**EXERCISE**
The output should consist solely of the line containing "left knee: (249, 1140)" and all lines after it through the final line of the entries below, reproduced exactly.

Extracted records
______

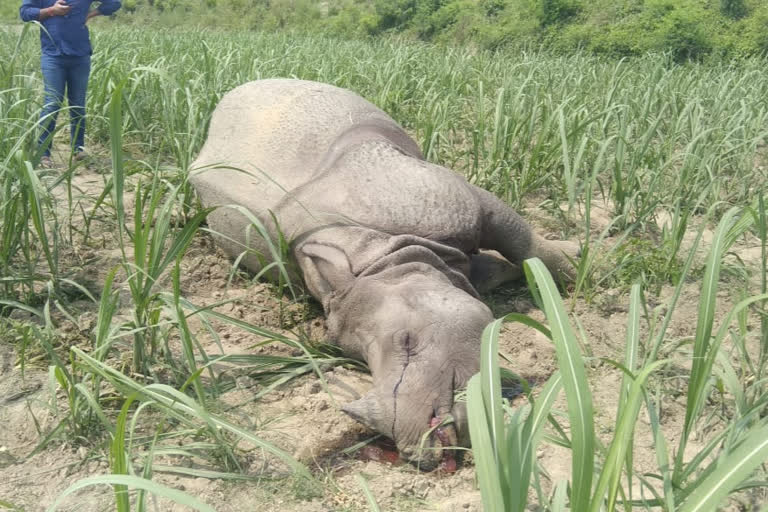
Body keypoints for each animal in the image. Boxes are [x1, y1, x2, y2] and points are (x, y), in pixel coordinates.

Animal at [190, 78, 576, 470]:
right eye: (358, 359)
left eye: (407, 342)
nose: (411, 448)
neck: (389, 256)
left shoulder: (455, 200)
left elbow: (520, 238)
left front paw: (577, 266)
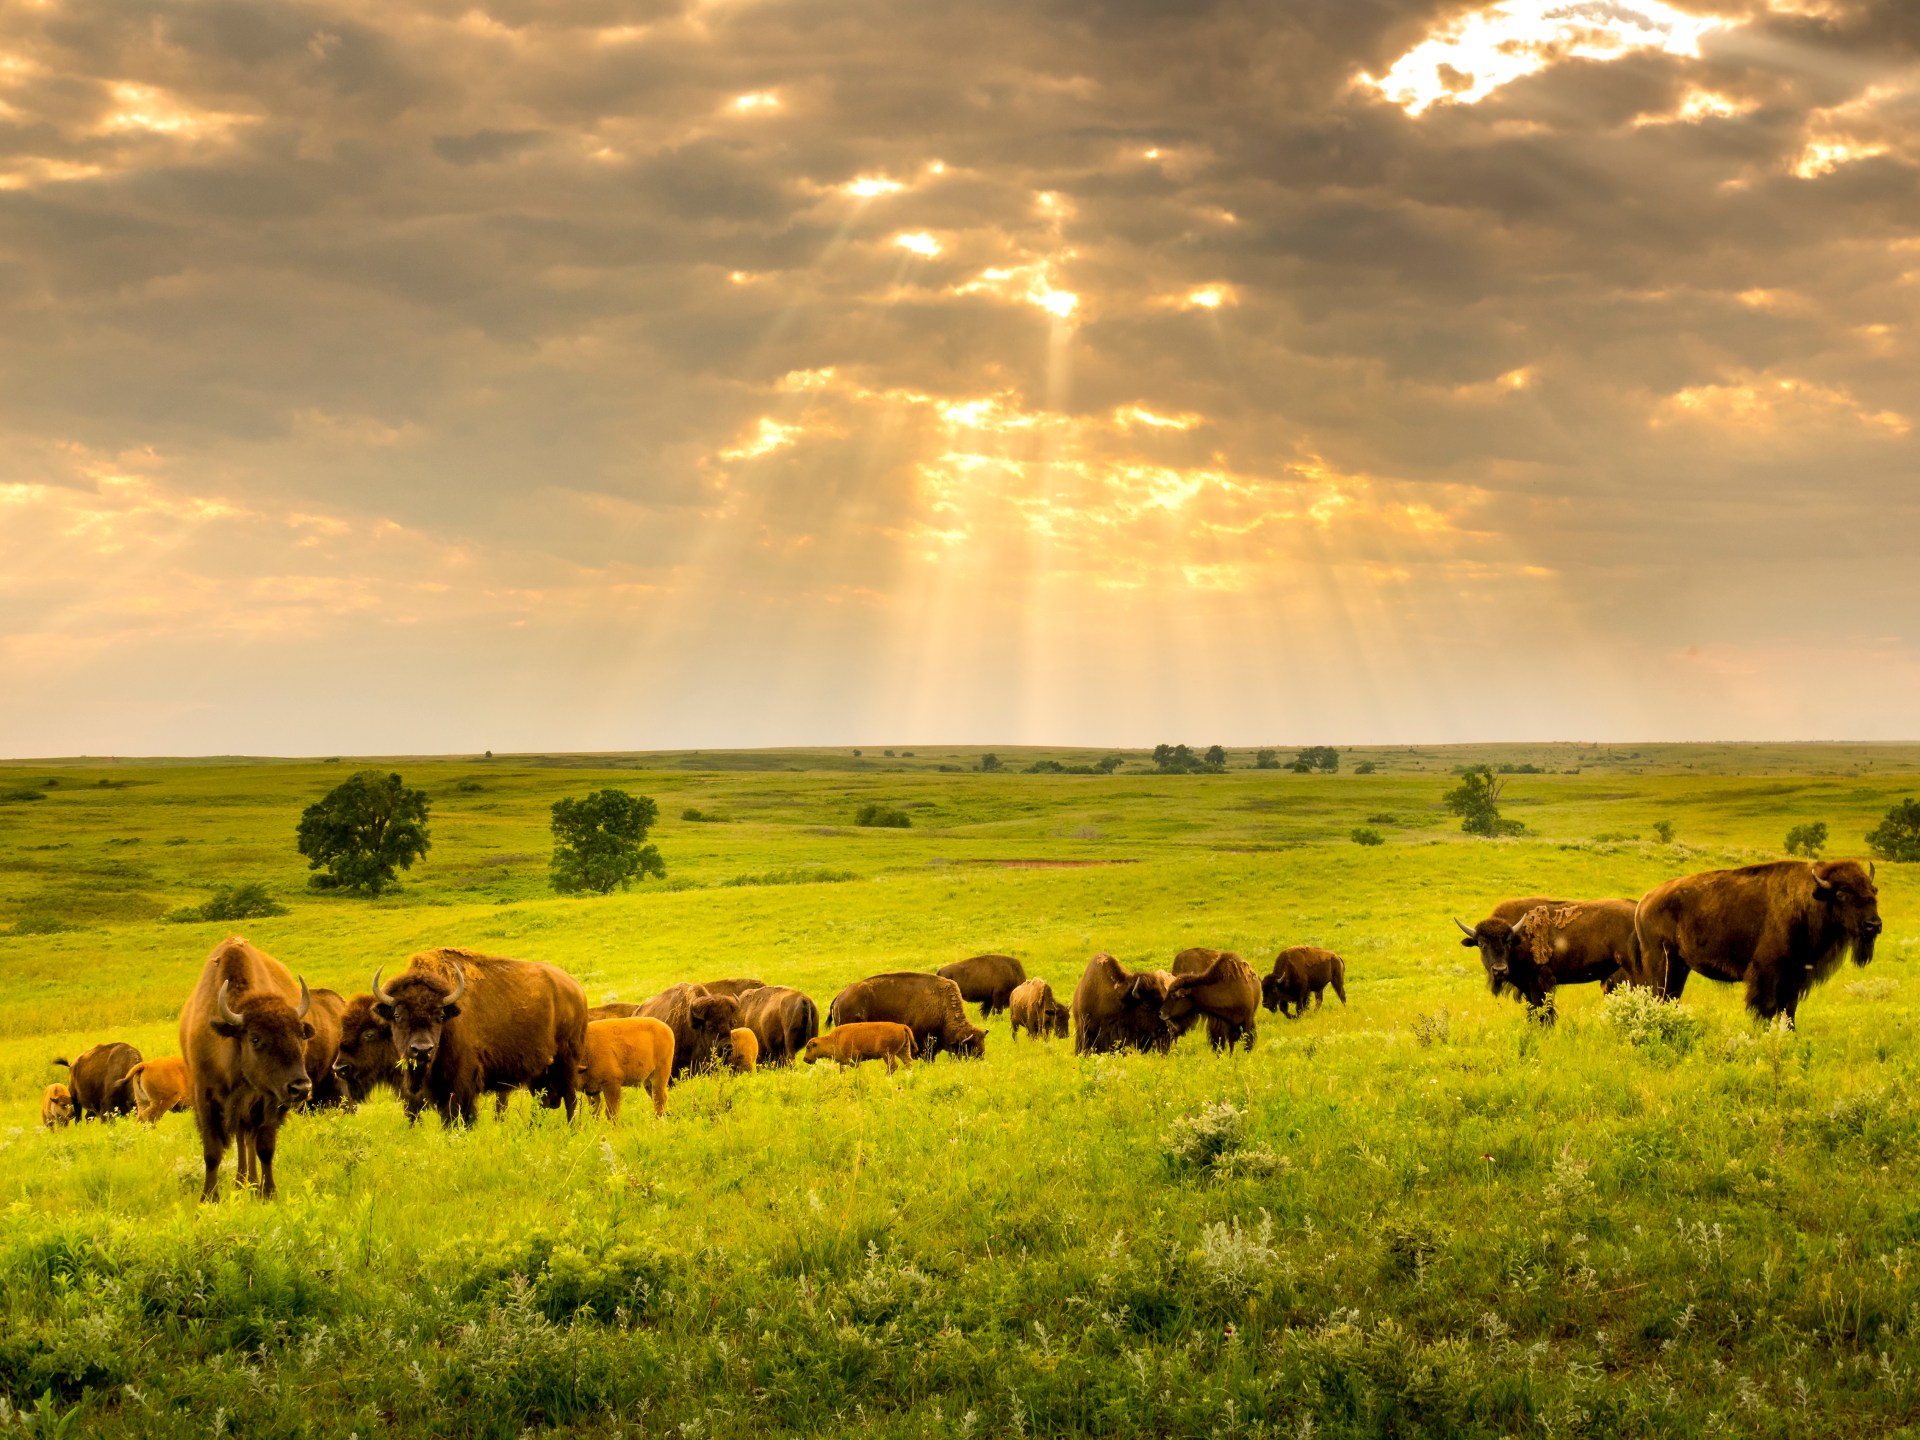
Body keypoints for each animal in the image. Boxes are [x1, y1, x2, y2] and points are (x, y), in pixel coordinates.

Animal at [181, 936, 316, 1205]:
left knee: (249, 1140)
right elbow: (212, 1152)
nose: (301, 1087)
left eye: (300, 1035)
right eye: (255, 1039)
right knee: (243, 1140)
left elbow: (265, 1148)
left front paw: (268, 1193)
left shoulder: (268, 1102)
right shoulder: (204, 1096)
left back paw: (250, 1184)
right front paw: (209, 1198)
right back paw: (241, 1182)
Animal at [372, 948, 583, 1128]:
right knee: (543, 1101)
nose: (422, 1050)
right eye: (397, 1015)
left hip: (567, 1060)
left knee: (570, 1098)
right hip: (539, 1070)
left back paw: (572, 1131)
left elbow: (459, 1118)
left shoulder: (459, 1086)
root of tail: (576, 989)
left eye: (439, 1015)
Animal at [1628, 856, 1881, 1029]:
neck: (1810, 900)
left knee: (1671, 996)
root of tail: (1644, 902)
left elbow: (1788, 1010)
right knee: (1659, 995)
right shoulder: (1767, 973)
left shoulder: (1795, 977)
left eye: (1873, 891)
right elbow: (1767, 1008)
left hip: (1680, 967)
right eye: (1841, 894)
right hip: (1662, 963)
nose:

______

**SOLVED EXERCISE**
left knee: (249, 1140)
right elbow: (212, 1152)
nose: (301, 1087)
left eye: (300, 1035)
right eye: (255, 1039)
right knee: (243, 1140)
left elbow: (265, 1148)
left front paw: (268, 1193)
left shoulder: (268, 1102)
right shoulder: (204, 1096)
left back paw: (250, 1184)
right front paw: (209, 1198)
right back paw: (241, 1182)
Animal at [372, 948, 583, 1128]:
right knee: (543, 1101)
nose: (422, 1050)
right eye: (397, 1015)
left hip: (567, 1060)
left knee: (570, 1098)
right hip: (539, 1070)
left back paw: (572, 1131)
left elbow: (459, 1118)
left shoulder: (459, 1086)
root of tail: (576, 989)
left eye: (439, 1015)
Animal at [1628, 856, 1881, 1029]:
neck: (1810, 900)
left knee: (1671, 996)
root of tail: (1644, 902)
left elbow: (1788, 1010)
right knee: (1659, 995)
right shoulder: (1767, 973)
left shoulder: (1795, 977)
left eye: (1873, 891)
right elbow: (1767, 1008)
left hip: (1680, 967)
right eye: (1841, 894)
right hip: (1662, 963)
nose:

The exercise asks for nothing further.